Children and adolescents with phenylketonuria having a strict diet can be at risk of functional vitamin B12 deficiency. This deficiency can be accurately determined by measuring methylmalonic acid concentrations. Calculation of cB12 as a biochemical index did not provide additional information compared with the measurement of methylmalonic acid alone, but may be helpful for classification of some patients with increased methylmalonic acid as having adequate vitamin B12 status.
维生素 B12 缺乏症经常出现在饮食中天然蛋白质含量低的苯丙酮尿症患者中。本研究旨在通过使用维生素 B12 状态综合指标 (cB12) 以及更具体和敏感的甲基丙二酸和同型半胱氨酸标志物来评估苯丙酮尿症患者的维生素 B12 状态,并与健康对照组进行比较。

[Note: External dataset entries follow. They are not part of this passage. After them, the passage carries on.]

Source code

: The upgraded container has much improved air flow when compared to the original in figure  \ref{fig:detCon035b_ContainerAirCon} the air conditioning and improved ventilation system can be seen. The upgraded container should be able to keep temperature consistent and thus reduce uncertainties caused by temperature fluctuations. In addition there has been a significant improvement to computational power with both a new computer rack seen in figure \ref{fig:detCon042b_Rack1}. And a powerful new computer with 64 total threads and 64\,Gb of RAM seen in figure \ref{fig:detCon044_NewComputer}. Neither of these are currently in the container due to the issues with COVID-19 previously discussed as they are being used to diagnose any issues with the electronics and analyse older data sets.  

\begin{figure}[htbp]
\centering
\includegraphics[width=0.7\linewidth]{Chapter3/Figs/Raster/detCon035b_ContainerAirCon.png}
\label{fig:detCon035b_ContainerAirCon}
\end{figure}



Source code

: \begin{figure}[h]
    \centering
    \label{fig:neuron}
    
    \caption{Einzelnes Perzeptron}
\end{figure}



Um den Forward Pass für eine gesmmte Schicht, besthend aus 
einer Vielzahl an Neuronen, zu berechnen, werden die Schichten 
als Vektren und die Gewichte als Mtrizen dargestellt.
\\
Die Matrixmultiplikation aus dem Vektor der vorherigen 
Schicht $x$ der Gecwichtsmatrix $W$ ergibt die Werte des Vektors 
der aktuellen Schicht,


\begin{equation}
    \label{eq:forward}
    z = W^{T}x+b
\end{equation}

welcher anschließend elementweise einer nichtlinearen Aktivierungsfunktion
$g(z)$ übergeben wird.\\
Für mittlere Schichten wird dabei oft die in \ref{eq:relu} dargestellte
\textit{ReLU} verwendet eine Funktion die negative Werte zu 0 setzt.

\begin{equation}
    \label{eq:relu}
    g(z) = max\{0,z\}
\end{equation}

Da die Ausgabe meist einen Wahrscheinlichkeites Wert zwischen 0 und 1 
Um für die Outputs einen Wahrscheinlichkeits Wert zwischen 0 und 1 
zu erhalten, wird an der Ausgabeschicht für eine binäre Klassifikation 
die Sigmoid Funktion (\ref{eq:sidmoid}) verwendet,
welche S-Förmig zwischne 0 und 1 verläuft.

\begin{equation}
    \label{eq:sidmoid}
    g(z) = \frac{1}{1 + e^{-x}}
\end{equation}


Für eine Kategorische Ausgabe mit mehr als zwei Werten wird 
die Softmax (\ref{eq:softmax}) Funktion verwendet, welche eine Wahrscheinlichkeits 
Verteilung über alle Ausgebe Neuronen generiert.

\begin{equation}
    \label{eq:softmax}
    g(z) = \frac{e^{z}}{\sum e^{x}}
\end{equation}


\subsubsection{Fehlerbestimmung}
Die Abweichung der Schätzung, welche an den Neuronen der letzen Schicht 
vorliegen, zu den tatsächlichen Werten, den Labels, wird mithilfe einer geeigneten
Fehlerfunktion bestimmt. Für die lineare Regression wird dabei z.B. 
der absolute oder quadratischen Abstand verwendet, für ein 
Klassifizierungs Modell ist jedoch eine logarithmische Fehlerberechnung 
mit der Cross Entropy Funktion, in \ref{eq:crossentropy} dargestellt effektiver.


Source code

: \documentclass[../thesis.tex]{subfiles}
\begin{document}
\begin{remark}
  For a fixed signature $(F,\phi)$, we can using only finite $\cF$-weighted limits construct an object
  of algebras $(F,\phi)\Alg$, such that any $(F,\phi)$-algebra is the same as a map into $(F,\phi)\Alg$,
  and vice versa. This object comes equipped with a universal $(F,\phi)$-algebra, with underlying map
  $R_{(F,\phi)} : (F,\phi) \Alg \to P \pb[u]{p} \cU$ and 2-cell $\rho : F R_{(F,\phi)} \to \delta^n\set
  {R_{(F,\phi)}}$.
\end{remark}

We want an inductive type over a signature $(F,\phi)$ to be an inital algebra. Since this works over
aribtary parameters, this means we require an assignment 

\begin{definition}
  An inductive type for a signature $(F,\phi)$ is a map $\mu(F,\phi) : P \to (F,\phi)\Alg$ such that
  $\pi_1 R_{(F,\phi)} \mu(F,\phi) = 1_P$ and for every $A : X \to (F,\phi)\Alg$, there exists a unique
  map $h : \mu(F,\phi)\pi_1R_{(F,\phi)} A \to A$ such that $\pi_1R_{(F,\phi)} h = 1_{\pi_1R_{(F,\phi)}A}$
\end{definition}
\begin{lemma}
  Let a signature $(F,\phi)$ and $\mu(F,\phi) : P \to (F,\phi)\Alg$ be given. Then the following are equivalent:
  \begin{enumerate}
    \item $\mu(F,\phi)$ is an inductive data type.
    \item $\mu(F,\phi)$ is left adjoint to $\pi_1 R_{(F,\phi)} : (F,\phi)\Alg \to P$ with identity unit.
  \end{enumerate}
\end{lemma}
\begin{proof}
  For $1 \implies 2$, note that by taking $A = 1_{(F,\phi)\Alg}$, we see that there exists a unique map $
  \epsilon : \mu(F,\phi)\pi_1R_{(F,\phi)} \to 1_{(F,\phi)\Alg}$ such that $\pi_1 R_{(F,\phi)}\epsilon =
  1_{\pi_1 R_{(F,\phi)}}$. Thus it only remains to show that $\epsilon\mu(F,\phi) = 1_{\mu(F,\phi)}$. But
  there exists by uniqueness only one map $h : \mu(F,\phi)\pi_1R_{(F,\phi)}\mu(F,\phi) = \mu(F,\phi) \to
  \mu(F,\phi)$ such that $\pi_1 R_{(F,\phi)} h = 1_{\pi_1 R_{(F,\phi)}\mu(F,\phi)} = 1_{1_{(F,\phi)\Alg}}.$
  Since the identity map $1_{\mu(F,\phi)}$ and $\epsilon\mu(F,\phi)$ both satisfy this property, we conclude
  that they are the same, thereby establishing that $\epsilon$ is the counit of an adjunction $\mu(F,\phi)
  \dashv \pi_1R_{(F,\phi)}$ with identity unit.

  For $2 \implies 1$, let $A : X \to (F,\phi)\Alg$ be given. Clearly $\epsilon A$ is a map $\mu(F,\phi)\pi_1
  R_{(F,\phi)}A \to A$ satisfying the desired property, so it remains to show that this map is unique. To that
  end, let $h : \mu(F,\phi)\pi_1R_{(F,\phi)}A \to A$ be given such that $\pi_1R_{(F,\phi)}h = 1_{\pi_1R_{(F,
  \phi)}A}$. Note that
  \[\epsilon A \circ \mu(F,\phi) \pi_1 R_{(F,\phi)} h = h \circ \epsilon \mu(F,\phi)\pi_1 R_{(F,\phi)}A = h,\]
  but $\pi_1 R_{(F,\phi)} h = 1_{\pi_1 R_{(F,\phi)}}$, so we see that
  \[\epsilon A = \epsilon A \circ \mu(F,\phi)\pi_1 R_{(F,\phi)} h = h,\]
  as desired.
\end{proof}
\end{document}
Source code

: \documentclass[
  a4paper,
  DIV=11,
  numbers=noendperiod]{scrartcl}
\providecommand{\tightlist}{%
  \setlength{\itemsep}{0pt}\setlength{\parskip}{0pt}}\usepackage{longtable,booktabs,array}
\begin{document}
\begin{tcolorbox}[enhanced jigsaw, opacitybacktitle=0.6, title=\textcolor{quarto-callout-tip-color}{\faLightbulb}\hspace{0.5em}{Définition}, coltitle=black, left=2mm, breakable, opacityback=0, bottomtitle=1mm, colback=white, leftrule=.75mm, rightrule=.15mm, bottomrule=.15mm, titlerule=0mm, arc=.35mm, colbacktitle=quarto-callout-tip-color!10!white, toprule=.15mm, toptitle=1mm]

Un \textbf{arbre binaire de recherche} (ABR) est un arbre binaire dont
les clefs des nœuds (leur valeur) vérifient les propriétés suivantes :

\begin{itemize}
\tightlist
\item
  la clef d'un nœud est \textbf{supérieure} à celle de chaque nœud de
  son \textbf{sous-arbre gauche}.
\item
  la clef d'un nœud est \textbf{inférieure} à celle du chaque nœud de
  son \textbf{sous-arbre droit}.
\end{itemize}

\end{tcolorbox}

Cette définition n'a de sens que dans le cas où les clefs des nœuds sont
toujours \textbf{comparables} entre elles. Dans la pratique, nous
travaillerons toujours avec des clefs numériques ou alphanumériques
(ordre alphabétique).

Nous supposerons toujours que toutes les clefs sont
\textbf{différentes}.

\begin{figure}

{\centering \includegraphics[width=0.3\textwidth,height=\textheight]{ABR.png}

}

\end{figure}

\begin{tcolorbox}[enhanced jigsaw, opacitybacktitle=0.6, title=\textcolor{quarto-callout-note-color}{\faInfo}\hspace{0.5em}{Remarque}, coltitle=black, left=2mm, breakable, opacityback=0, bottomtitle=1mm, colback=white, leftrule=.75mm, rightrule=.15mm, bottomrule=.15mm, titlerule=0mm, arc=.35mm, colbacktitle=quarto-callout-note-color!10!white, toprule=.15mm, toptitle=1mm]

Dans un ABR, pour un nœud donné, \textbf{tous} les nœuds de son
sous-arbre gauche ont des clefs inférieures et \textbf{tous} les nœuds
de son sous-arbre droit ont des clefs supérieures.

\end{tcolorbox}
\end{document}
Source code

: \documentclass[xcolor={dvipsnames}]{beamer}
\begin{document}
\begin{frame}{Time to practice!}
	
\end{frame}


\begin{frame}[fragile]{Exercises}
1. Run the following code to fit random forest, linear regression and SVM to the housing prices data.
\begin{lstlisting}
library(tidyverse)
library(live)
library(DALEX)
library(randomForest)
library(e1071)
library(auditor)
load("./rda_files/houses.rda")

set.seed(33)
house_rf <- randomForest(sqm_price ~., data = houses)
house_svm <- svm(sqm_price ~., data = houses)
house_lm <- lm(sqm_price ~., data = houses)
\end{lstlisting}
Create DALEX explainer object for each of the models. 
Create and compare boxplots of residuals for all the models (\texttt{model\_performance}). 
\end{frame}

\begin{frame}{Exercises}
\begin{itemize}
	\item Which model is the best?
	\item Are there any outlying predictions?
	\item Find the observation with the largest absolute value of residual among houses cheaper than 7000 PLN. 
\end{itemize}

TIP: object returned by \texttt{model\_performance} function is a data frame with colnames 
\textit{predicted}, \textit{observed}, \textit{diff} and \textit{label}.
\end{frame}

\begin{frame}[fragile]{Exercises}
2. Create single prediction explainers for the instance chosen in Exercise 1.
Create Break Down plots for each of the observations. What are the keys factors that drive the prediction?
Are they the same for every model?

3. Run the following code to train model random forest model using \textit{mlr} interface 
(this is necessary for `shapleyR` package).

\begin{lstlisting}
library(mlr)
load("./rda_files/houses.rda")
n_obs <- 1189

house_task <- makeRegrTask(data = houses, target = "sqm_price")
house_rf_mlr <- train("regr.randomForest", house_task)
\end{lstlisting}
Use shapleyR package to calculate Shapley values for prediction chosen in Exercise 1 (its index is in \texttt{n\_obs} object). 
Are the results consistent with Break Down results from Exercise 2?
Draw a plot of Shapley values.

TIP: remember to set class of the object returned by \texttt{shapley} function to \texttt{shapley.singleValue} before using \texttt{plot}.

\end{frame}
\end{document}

对 53 名接受饮食治疗的苯丙酮尿症儿童和青少年以及 30 名健康对照者进行横断面评估。采用化学发光免疫分析法检测血清维生素 B12 和叶酸浓度。采用液相色谱-串联质谱法和液相色谱法分别测定血浆甲基丙二酸和总同型半胱氨酸浓度。cB12 通过涉及血液参数的公式计算。
苯丙酮尿症组的甲基丙二酸和叶酸浓度高于对照组。尽管维生素 B12 浓度正常,但仍有 56.5%的患者和 26.7%的对照组的甲基丙二酸浓度升高。根据 cB12 值,两组之间在正常值范围内存在显著差异。然而,尽管根据 cB12 值,24.5%的苯丙酮尿症患者和 13.3%的对照组出现维生素 B12 状态降低,但无统计学差异。
严格饮食的苯丙酮尿症儿童和青少年可能存在功能性维生素 B12 缺乏症。这种缺乏症可以通过测量甲基丙二酸浓度来准确确定。与单独测量甲基丙二酸相比,计算 cB12 作为生化指标并未提供额外信息,但可能有助于将一些甲基丙二酸升高的患者分类为具有足够维生素 B12 状态的患者。